Crippen researches the Queen’s ‘hidden’ cousins

Whilst doing research for a project about the history of disability I came across an interesting fact about the Royal family, in particular about the Queen’s cousins.

Mystery surrounds the lives of Nerissa and Katherine Bowes-Lyon, who were admitted to, ironically, the ‘Royal’ Earlswood Hospital, a mental institution in Redhill, Surrey, in 1941. Nerissa was aged 22, and Katherine was only 15 years old.

They were the respective third and fifth daughters of John and Fenella Bowes-Lyon. John was the elder brother of Queen Elizabeth, who later became known as the Queen Mother.

Nerissa and then Katherine were apparently born with severe learning difficulties. The pair were not encouraged to talk or participate in family gatherings and were officially classed as “imbeciles” by the time they were admitted to Earlswood. 

According to a Channel 4 documentary about the sisters in 2011, they had, to all intents and purposes, been abandoned by their family. There is no record of either woman ever receiving a family visit, nor receiving a birthday or Christmas card, according to the programme. 

In 1963, the family’s entry in Burke’s Peerage registered that both daughters were dead – when in fact they were both still alive and living at Earlswood.

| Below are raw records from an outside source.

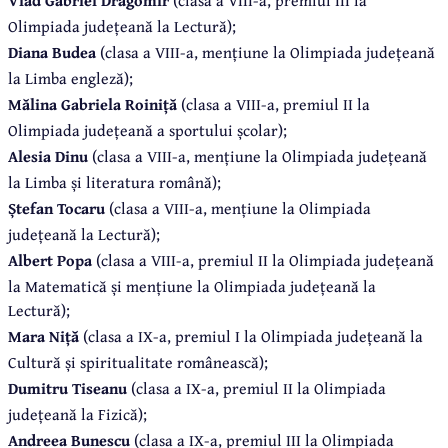
Olimpiada județeană la Lectură);
Diana Budea
(clasa a VIII-a, mențiune la Olimpiada județeană
la Limba engleză);
Mălina Gabriela Roiniță
(clasa a VIII-a, premiul II la
Olimpiada județeană a sportului școlar);
Alesia Dinu
(clasa a VIII-a, mențiune la Olimpiada județeană
la Limba și literatura română);
Ștefan Tocaru
(clasa a VIII-a, mențiune la Olimpiada
județeană la Lectură);
Albert Popa
(clasa a VIII-a, premiul II la Olimpiada județeană
la Matematică și mențiune la Olimpiada județeană la
Lectură);
Mara Niță
(clasa a IX-a, premiul I la Olimpiada județeană la
Cultură și spiritualitate românească);
Dumitru Tiseanu
(clasa a IX-a, premiul II la Olimpiada
județeană la Fizică);
Andreea Bunescu
(clasa a IX-a, premiul III la Olimpiada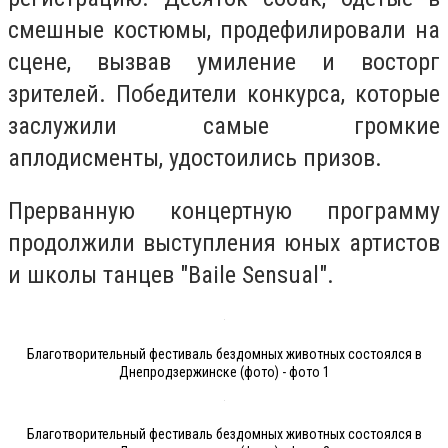
смешные костюмы, продефилировали на
сцене, вызвав умиление и восторг
зрителей. Победители конкурса, которые
заслужили самые громкие
аплодисменты, удостоились призов.
Прерванную концертную программу
продолжили выступления юных артистов
и школы танцев "Baile Sensual".
Благотворительный фестиваль бездомных животных состоялся в
Днепродзержинске (фото) - фото 1
Благотворительный фестиваль бездомных животных состоялся в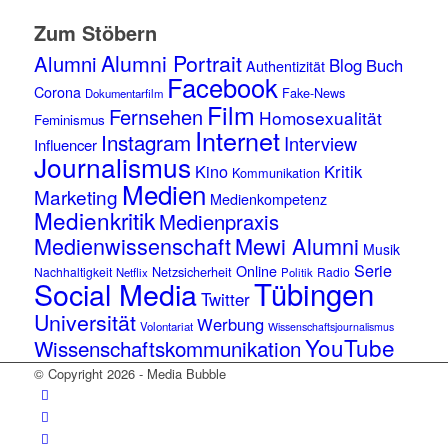
Zum Stöbern
Alumni Portrait
Alumni
Blog
Buch
Authentizität
Facebook
Corona
Fake-News
Dokumentarfilm
Film
Fernsehen
Homosexualität
Feminismus
Internet
Instagram
Interview
Influencer
Journalismus
Kino
Kritik
Kommunikation
Medien
Marketing
Medienkompetenz
Medienkritik
Medienpraxis
Medienwissenschaft
Mewi Alumni
Musik
Serie
Online
Netzsicherheit
Nachhaltigkeit
Radio
Netflix
Politik
Tübingen
Social Media
Twitter
Universität
Werbung
Volontariat
Wissenschaftsjournalismus
YouTube
Wissenschaftskommunikation
© Copyright 2026 - Media Bubble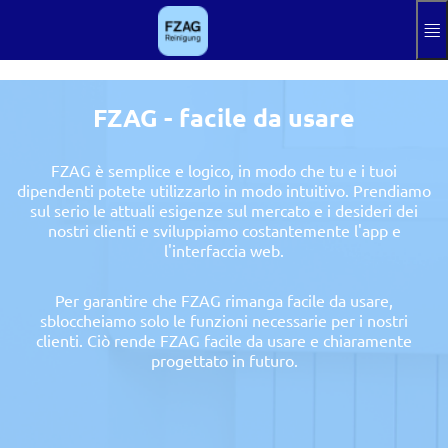
Salta al contenuto principale
Hilfe
Impronta
FZAG - facile da usare
Segno
FZAG è semplice e logico, in modo che tu e i tuoi
Aktuelle Sprache: 
IT
dipendenti potete utilizzarlo in modo intuitivo. Prendiamo
sul serio le attuali esigenze sul mercato e i desideri dei
nostri clienti e sviluppiamo costantemente l'app e
l'interfaccia web.
Per garantire che FZAG rimanga facile da usare,
sbloccheiamo solo le funzioni necessarie per i nostri
clienti. Ciò rende FZAG facile da usare e chiaramente
progettato in futuro.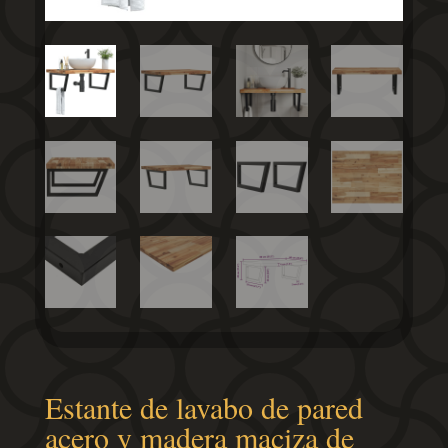
Estante de lavabo de pared
acero y madera maciza de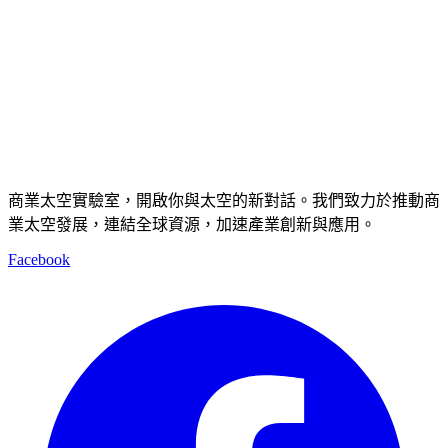
商業太空實驗室，開啟你與太空的新對話。我們致力於推動商
業太空發展，連結全球資源，加速產業創新與應用。
Facebook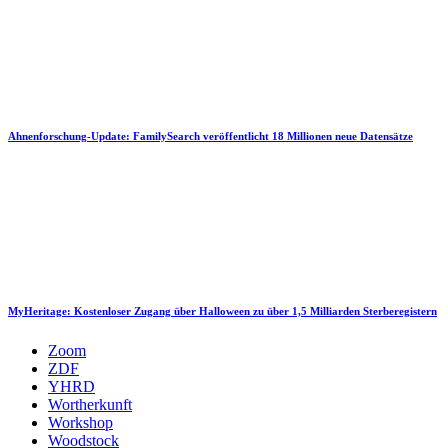
Ahnenforschung-Update: FamilySearch veröffentlicht 18 Millionen neue Datensätze
MyHeritage: Kostenloser Zugang über Halloween zu über 1,5 Milliarden Sterberegistern
Zoom
ZDF
YHRD
Wortherkunft
Workshop
Woodstock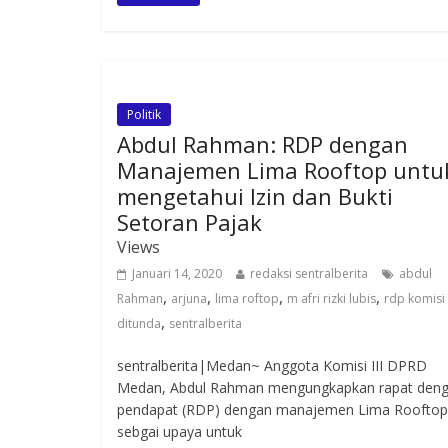
Politik
Abdul Rahman: RDP dengan
Manajemen Lima Rooftop untu
mengetahui Izin dan Bukti
Setoran Pajak
Views
Januari 14, 2020
redaksi sentralberita
abdul
,
,
,
,
Rahman
arjuna
lima roftop
m afri rizki lubis
rdp komisi
,
ditunda
sentralberita
sentralberita|Medan~ Anggota Komisi III DPRD
Medan, Abdul Rahman mengungkapkan rapat deng
pendapat (RDP) dengan manajemen Lima Rooftop
sebgai upaya untuk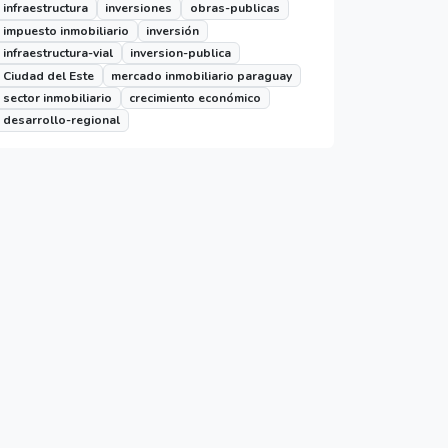
infraestructura
inversiones
obras-publicas
impuesto inmobiliario
inversión
infraestructura-vial
inversion-publica
Ciudad del Este
mercado inmobiliario paraguay
sector inmobiliario
crecimiento económico
desarrollo-regional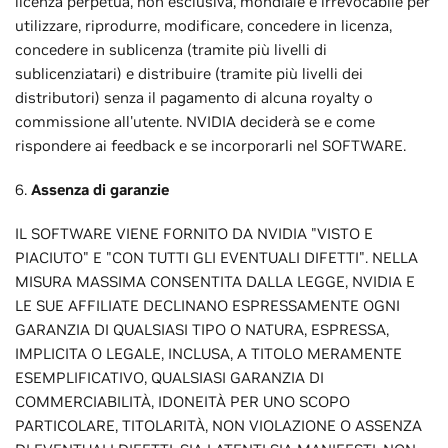
licenza perpetua, non esclusiva, mondiale e irrevocabile per
utilizzare, riprodurre, modificare, concedere in licenza,
concedere in sublicenza (tramite più livelli di
sublicenziatari) e distribuire (tramite più livelli dei
distributori) senza il pagamento di alcuna royalty o
commissione all'utente. NVIDIA deciderà se e come
rispondere ai feedback e se incorporarli nel SOFTWARE.
6.
Assenza di garanzie
IL SOFTWARE VIENE FORNITO DA NVIDIA "VISTO E
PIACIUTO" E "CON TUTTI GLI EVENTUALI DIFETTI". NELLA
MISURA MASSIMA CONSENTITA DALLA LEGGE, NVIDIA E
LE SUE AFFILIATE DECLINANO ESPRESSAMENTE OGNI
GARANZIA DI QUALSIASI TIPO O NATURA, ESPRESSA,
IMPLICITA O LEGALE, INCLUSA, A TITOLO MERAMENTE
ESEMPLIFICATIVO, QUALSIASI GARANZIA DI
COMMERCIABILITÀ, IDONEITÀ PER UNO SCOPO
PARTICOLARE, TITOLARITÀ, NON VIOLAZIONE O ASSENZA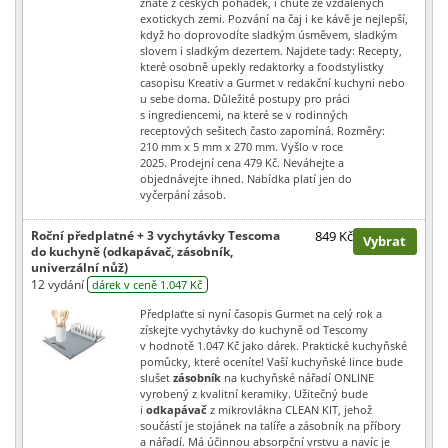
znate z ceskych pohadek, i chute ze vzdalenych
exotickych zemi. Pozvání na čaj i ke kávě je nejlepší,
když ho doprovodíte sladkým úsměvem, sladkým
slovem i sladkým dezertem. Najdete tady: Recepty,
které osobně upekly redaktorky a foodstylistky
casopisu Kreativ a Gurmet v redakční kuchyni nebo
u sebe doma. Důležité postupy pro práci
s ingrediencemi, na které se v rodinných
receptových sešitech často zapomíná. Rozměry:
210 mm x 5 mm x 270 mm. Vyšlo v roce
2025. Prodejní cena 479 Kč. Neváhejte a
objednávejte ihned. Nabídka platí jen do
vyčerpání zásob.
Roční předplatné + 3 vychytávky Tescoma
849 Kč
Vybrat
do kuchyně (odkapávač, zásobník,
univerzální nůž)
12 vydání
dárek v ceně 1.047 Kč
Předplaťte si nyní časopis Gurmet na celý rok a
získejte vychytávky do kuchyně od Tescomy
v hodnotě 1.047 Kč jako dárek. Praktické kuchyňské
pomůcky, které oceníte! Vaší kuchyňské lince bude
slušet
zásobník
na kuchyňské nářadí ONLINE
vyrobený z kvalitní keramiky. Užitečný bude
i
odkapávač
z mikrovlákna CLEAN KIT, jehož
součástí je stojánek na talíře a zásobník na příbory
a nářadí. Má účinnou absorpční vrstvu a navíc je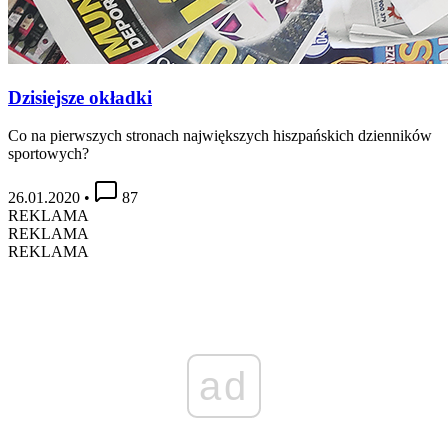
Dzisiejsze okładki
Co na pierwszych stronach największych hiszpańskich dzienników
sportowych?
26.01.2020
•
87
REKLAMA
REKLAMA
REKLAMA
ad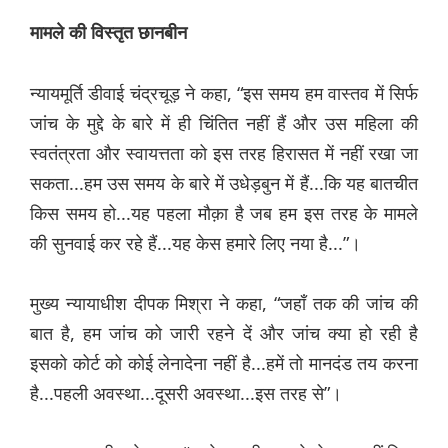
मामले
की
विस्तृत
छानबीन
न्यायमूर्ति डीवाई चंद्रचूड़ ने कहा, “इस समय हम वास्तव में सिर्फ
जांच के मुद्दे के बारे में ही चिंतित नहीं हैं और उस महिला की
स्वतंत्रता और स्वायत्तता को इस तरह हिरासत में नहीं रखा जा
सकता...हम उस समय के बारे में उधेड़बुन में हैं...कि यह बातचीत
किस समय हो...यह पहला मौक़ा है जब हम इस तरह के मामले
की सुनवाई कर रहे हैं...यह केस हमारे लिए नया है...”।
मुख्य न्यायाधीश दीपक मिश्रा ने कहा, “जहाँ तक की जांच की
बात है, हम जांच को जारी रहने दें और जांच क्या हो रही है
इसको कोर्ट को कोई लेनादेना नहीं है...हमें तो मानदंड तय करना
है...पहली अवस्था...दूसरी अवस्था...इस तरह से”।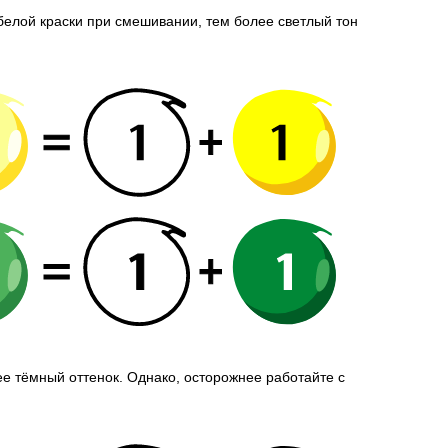
белой краски при смешивании, тем более светлый тон
е тёмный оттенок. Однако, осторожнее работайте с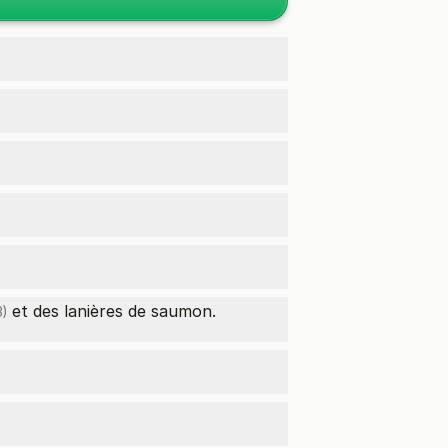
et des lanières de saumon.
)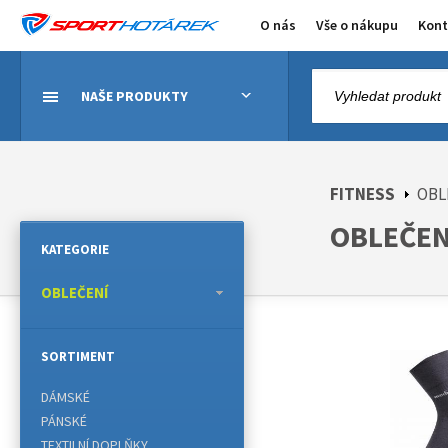
O nás
Vše o nákupu
Kont
NAŠE PRODUKTY
FITNESS
OBL
OBLEČEN
KATEGORIE
OBLEČENÍ
SORTIMENT
DÁMSKÉ
PÁNSKÉ
TEXTILNÍ DOPLŇKY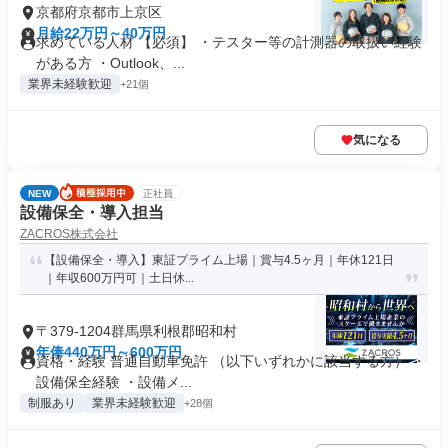
京都府京都市上京区
月給22万円～40万円
求めている人材 【必須】 ・テスター等の計測器の取扱い経験
がある方 ・Outlook、...
業界未経験歓迎
+21個
気になる
NEW
正社員
設備保全・導入担当
ZACROS株式会社
【設備保全・導入】東証プライム上場｜賞与4.5ヶ月｜年休121日
｜年収600万円可｜土日休...
〒379-1204群馬県利根郡昭和村
年俸440万円～600万円
資格・経験 普通自動車免許 （以下いずれかに該当する方） ・
設備保全経験 ・設備メ...
制服あり
業界未経験歓迎
+28個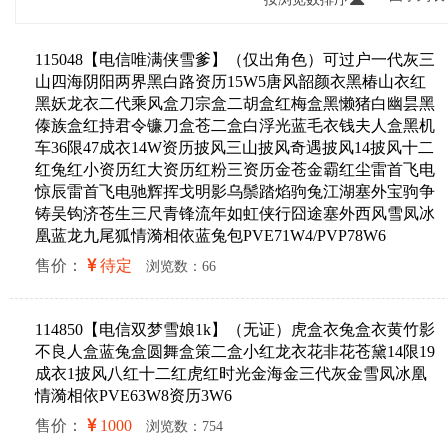
115048【电信唯满侠雪爹】（仅出角色）可过户一代灰三
山四海阴阳两界黑白路资历15W5唐风韶颜衣黑椿山衣红
黑妖龙衣二代乘风盒刀宗盒二胡盒红梅盒黑懒猪白幽昙黑
傣族盒红持君令镰刀盒苍二盒白浮光蓝毛衣钱夫人盒黑机
车36限47成衣14W资历披风三山披风奇遇披风14披风十二
红兔红小资历红大资历红粉三资历金苍金霸红尘雷首飞电
惊辰雷首飞电驰辉挥戈明影乌鬃踏焰驹兔江湖塞外宝驹争
铸吴钩济苍生三尺青锋流年如虹侠行囧途塞外西风雪凤冰
凰蓝龙九尾狐情漪相依蓝兔包PVE71W4/PVP78W6
售价：
待定
浏览数：66
114850【电信双梦雪娘1k】（无证）虎盒衣兔盒衣黄竹影
不良人盒蓝兔盒圆舞盒策二盒小红龙衣花非花苍黛14限19
成衣1披风八红十二红虎红时光金海金三代灰金雪凤冰凰
情漪相依PVE63W8资历3W6
售价：
1000
浏览数：754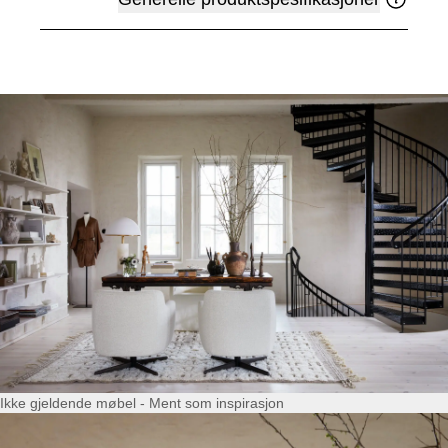
Ikke gjeldende møbel - Ment som inspirasjon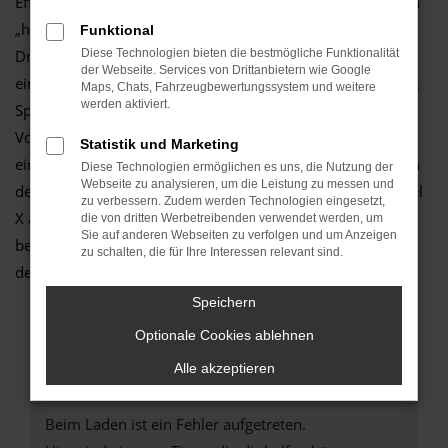
Effizienz und jeder Menge Komfort. Neben den zahlreichen
„harten“ Argumenten zugunsten eines Tesla Model X in
Funktional
Dresden treten die Emotionen. Ein Tesla Model X sieht
Diese Technologien bieten die bestmögliche Funktionalität
der Webseite. Services von Drittanbietern wie Google
einfach umwerfend aus und das Fahren macht schlichtweg
Maps, Chats, Fahrzeugbewertungssystem und weitere
werden aktiviert.
Spaß. Im Autozentrum Schmitz wissen wir um die vielen
Vorteile dieses Modells und können Ihnen diese gerne in
Statistik und Marketing
einem persönlichen Gespräch erläutern. Zudem sind wir in
Diese Technologien ermöglichen es uns, die Nutzung der
Webseite zu analysieren, um die Leistung zu messen und
der Lage, die vielen Extras und Assistenten des Tesla Model
zu verbessern. Zudem werden Technologien eingesetzt,
X als Neuwagen zu erklären und Sie kompetent und fair zu
die von dritten Werbetreibenden verwendet werden, um
Sie auf anderen Webseiten zu verfolgen und um Anzeigen
beraten. Setzen Sie auf einen inhabergeführten Betrieb mit
zu schalten, die für Ihre Interessen relevant sind.
dem Herz am richtigen Fleck.
Speichern
Optionale Cookies ablehnen
Alle akzeptieren
FEHLER: NETWORK ERROR
Beim Laden ist ein Fehler aufgetreten.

Earlswood was not a happy place. Nurses and relatives of former inmates, interviewed as part of the CH4 programme, recalled an institution that was regimented and had wards of 40 patients. Each ward had just two nurses allocated. “You gave them a bath, cut their nails, fed them if they needed help,” one former nurse said.

Nerissa died aged 66 in 1986 and was buried in Redhill Cemetery. According to The Telegraph, only hospital staff attended her funeral and her grave was marked with plastic tags and a serial number. 

Having spent 72 years of her life in institutionalised care, Katherine managed to outlive her sister by a further 28 years and died in 2014 aged 87.

Description for those people using screen reading software

A gravestone stands in a mound of grass. On it is the inscription ‘In memory of Nerissa and Katherine Bowes-Lyon conveniently forgotten by their family for most of their lives’.

One response to this post.

  1. “Royal” families – as lacking in compassion as they are lacking in fresh DNA.